Return exactly the lines of the records below, starting at the line that contains "right knee: (307, 438, 12)" and ending at the line that contains "left knee: (404, 374, -17)", with both of those lines kept.
___ Supplied information
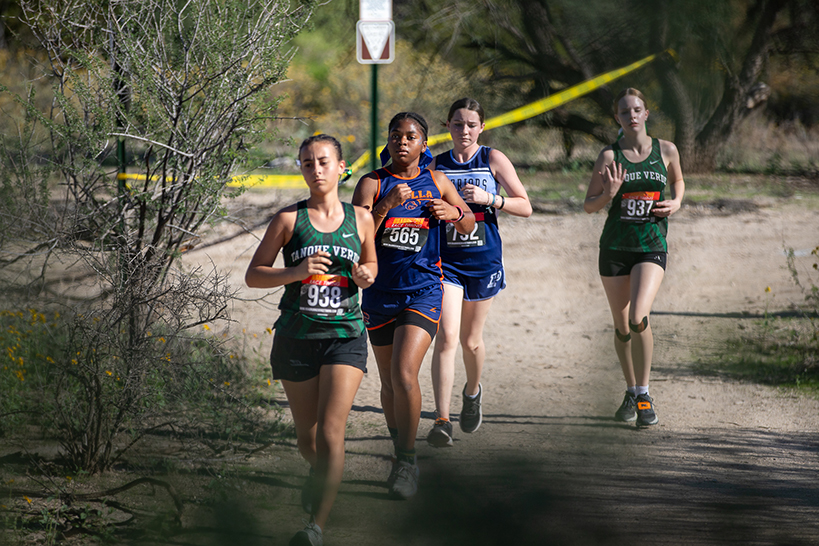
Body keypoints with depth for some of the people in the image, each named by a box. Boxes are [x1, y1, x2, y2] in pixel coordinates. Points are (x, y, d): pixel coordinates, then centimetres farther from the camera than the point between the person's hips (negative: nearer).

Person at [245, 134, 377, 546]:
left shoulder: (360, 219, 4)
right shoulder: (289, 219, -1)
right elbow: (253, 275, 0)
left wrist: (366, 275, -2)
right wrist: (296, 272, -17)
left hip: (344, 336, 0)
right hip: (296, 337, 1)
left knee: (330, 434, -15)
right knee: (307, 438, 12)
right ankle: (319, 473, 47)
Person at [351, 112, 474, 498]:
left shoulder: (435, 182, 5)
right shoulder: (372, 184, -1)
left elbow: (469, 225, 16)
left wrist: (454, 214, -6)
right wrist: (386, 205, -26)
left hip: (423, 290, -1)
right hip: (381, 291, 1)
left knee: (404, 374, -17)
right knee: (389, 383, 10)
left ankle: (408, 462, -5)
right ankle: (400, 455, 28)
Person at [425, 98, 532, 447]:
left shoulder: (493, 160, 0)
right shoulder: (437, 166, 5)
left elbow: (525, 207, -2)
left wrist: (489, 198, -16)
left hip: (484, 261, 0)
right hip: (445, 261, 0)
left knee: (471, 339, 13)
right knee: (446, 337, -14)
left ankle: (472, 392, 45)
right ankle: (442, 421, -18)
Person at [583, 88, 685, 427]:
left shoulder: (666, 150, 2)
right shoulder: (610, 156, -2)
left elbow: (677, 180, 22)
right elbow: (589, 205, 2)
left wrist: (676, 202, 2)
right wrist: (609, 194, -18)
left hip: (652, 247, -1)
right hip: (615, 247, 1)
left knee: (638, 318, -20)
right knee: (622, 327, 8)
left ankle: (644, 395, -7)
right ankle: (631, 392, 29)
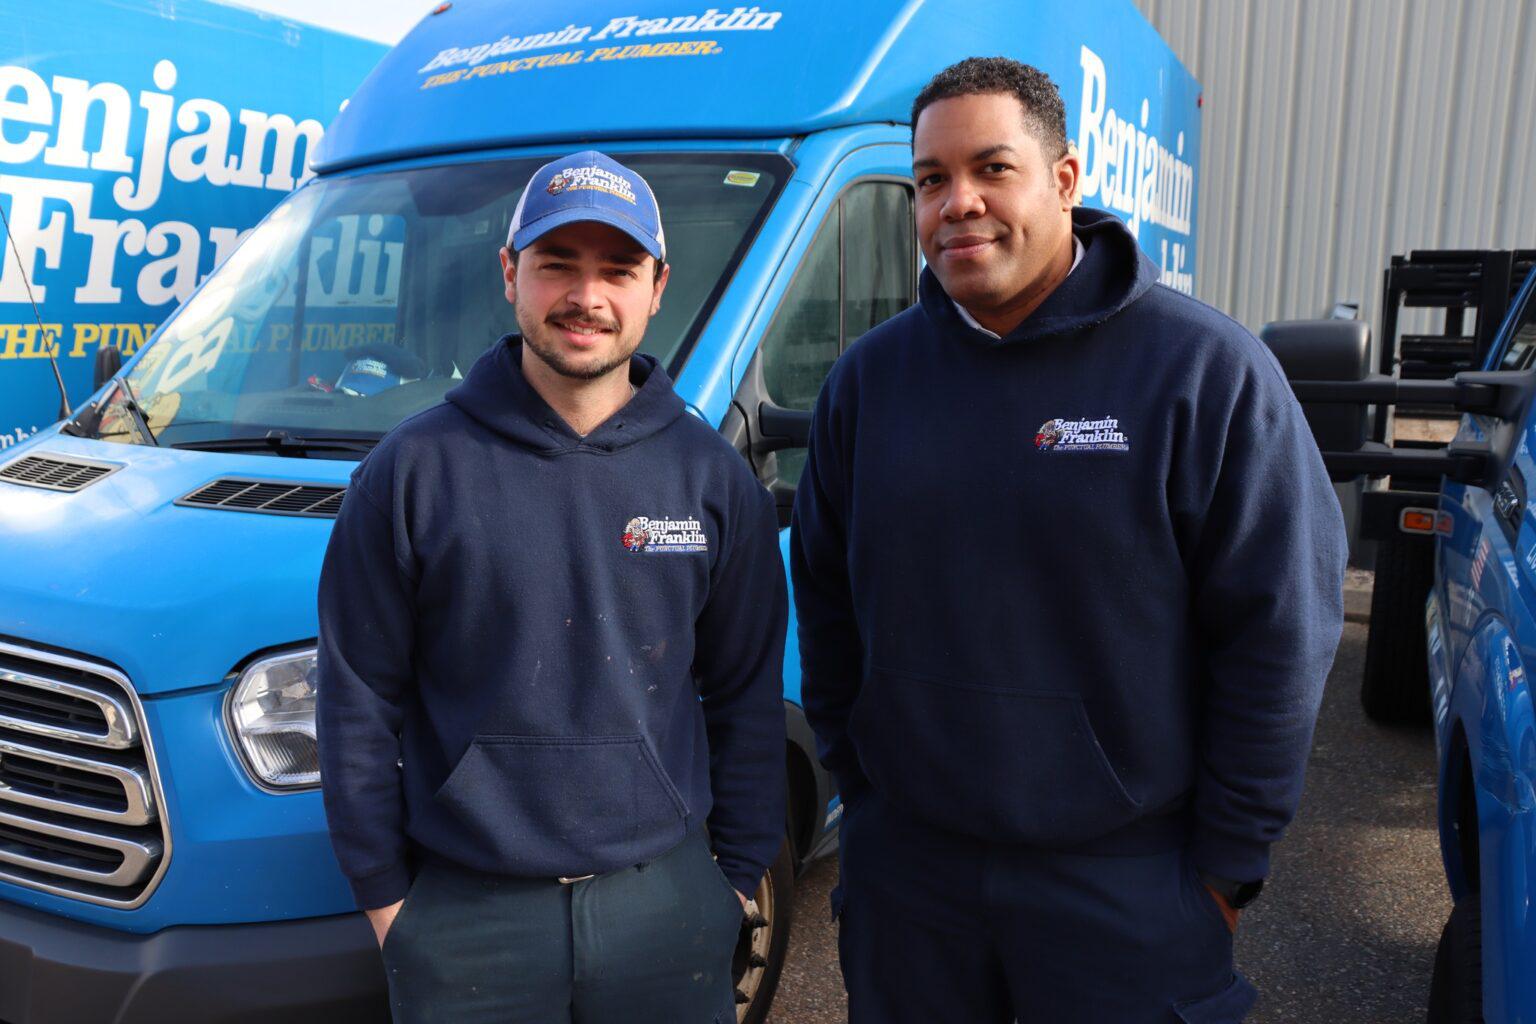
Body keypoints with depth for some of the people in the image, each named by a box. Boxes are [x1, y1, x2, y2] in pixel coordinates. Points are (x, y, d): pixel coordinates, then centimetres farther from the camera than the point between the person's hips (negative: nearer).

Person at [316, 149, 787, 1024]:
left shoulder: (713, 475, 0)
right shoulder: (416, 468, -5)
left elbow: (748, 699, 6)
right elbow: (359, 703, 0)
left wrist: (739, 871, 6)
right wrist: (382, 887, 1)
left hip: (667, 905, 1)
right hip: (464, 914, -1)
______
◆ Finished exercise
right knee: (307, 438, 12)
right ankle: (319, 473, 47)
Person at [351, 112, 474, 498]:
left shoulder: (435, 182, 5)
right shoulder: (372, 184, -1)
left elbow: (469, 225, 16)
left wrist: (454, 214, -6)
right wrist: (386, 205, -26)
left hip: (423, 290, -1)
right hip: (381, 291, 1)
left knee: (404, 374, -17)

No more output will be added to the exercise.